Earth's surface gravity is really on the edge of what's feasible for chemical rockets; IIRC the limit is around 1.4g. Though as other commenters have mentioned, it's possible to have a much more massive planet that's also got a larger radius and thus has comparable surface gravity.

Some fun trivia—the planet Kerbin from Kerbal Space Program is the opposite case. It has a radius of 600km, versus Earth's 6378km, but is exactly 1 Earth g on the surface. This implies it's over 10x as dense.

[ethbr1]

To expand, isn't that limit "the most efficient possible chemical rockets, launched from sea level"?

I.e. air-breathing aircraft + chemical rockets would work, as would other exotic solutions

[ericbarrett]

I think an air-launched rocket would only be an incremental help. Chemical rockets on Earth are barely at 1/8th of orbital speed before they're out of most of the atmosphere (~60km altitude). You can't accelerate more without ascending because drag increases exponentially with velocity at a given air density.

Another way of looking at it—on a body with no atmosphere, the most efficient way to attain orbit is to be on the equator, point your spacecraft "east" (prograde to rotation), and elevate the nose just enough to avoid lithobraking on that mountain in the distance. If Earth were such a beast it would take roughly 7000 m/s delta-V to do this. IRL, because you need to get over the atmosphere first, it takes about 9000; the "gravity turn" is a compromise between losing energy to gravity/steering versus losing it to drag.

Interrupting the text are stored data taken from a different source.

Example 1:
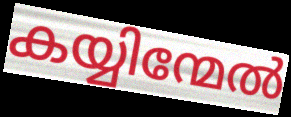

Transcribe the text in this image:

കയ്യിന്മേൽ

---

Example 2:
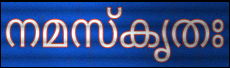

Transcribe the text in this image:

നമസ്കൃതഃ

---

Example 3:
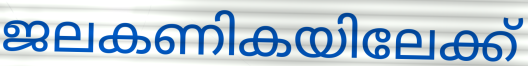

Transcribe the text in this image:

ജലകണികയിലേക്ക്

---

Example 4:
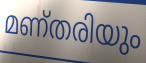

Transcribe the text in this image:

മണ്തരിയും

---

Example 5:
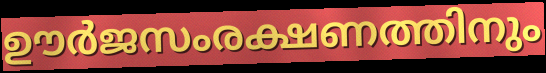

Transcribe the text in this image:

ഊർജസംരക്ഷണത്തിനും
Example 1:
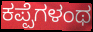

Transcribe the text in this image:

ಕಪ್ಪೆಗಳಂಥ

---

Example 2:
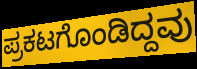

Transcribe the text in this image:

ಪ್ರಕಟಗೊಂಡಿದ್ದವು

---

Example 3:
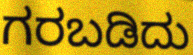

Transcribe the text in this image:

ಗರಬಡಿದು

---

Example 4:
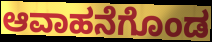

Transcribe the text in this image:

ಆವಾಹನೆಗೊಂಡ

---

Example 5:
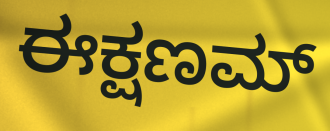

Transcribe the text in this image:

ಈಕ್ಷಣಮ್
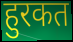
हुरकत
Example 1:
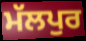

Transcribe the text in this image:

ਮੱਲਪੁਰ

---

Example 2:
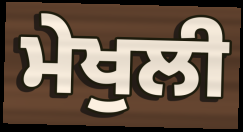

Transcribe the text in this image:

ਮੇਖੁਲੀ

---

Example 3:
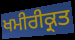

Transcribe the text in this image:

ਖਮੀਰੀਕ੍ਰਤ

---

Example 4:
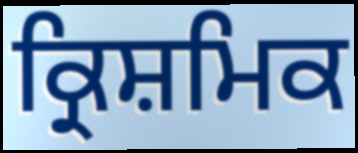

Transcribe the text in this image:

ਕ੍ਰਿਸ਼ਮਿਕ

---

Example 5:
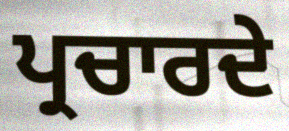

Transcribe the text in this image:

ਪ੍ਰਚਾਰਦੇ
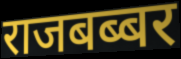
राजबब्बर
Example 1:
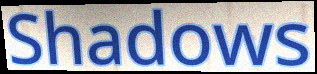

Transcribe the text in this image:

Shadows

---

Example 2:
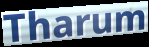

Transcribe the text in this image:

Tharum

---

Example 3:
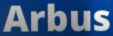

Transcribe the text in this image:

Arbus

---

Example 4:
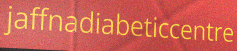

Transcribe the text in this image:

jaffnadiabeticcentre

So any exotic system—air launching a Saturn V is definitely exotic!—would help with efficiency, but I don't see that it would radically alter the situation.

[ethbr1]

This seems to work through the numbers and equations, albeit for answering a slightly different question: https://space.stackexchange.com/questions/20054/fuel-needed-...

In summary, as you said, the altitude is less important than the base velocity increase and atmospheric density reduction.

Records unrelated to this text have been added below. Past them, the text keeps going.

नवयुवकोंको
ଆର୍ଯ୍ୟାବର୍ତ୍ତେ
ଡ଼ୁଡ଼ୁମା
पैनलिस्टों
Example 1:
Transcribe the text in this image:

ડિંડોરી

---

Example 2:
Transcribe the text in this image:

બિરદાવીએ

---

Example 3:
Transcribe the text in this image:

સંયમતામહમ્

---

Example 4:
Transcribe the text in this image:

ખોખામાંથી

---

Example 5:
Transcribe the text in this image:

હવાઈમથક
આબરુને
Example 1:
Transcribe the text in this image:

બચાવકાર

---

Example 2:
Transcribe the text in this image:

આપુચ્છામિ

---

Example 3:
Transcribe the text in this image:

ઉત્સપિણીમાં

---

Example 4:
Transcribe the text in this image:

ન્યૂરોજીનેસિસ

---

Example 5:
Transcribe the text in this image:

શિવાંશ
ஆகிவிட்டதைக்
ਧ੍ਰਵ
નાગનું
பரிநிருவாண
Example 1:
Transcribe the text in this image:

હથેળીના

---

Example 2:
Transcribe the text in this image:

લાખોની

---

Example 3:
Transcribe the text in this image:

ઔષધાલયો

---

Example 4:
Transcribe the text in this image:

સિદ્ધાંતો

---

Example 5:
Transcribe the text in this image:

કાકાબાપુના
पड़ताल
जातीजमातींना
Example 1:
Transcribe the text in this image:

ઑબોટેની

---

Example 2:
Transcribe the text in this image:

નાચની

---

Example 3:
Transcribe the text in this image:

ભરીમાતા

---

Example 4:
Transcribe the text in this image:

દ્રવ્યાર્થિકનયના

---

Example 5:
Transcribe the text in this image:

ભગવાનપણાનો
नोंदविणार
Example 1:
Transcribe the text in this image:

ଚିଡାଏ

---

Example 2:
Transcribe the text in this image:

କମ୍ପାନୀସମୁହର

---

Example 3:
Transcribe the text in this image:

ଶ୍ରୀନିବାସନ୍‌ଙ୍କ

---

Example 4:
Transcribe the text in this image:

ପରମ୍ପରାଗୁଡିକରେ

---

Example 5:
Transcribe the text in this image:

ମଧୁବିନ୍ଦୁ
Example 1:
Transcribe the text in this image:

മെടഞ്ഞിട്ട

The former, because you're pushing maximum mass at t=0 (i.e. all the future fuel you need to burn), so any added velocity at rocket ignition time would compound throughout the rest of the burn cycle (or, to think of it another way, you've already overcome fully-fueled vehicle inertia with the benefit of atmospheric oxygen combustion).

Similar to how a multistage vehicle operates more efficiently, albeit without the benefit of atmospheric oxygen.

The latter, because you're essentially getting atmospheric density reduction for "free" (in terms of saving your on-vehicle propellant), and your propellant efficiency (in terms of propellant:velocity increase) scales better.

[BurningFrog]

The g force isn't that important for this.

Assuming life develops in an ocean, like we did, organisms in water are essentially weightless, regardless of the g force.

[mulletboy]

Can anyone recommend a good book on exoplanets speculative biology, flora & fauna, etc?

[thelittleone]

Perhaps they're gas like.

[julienchastang]

Thanks for the book recommendation. Added to reading list.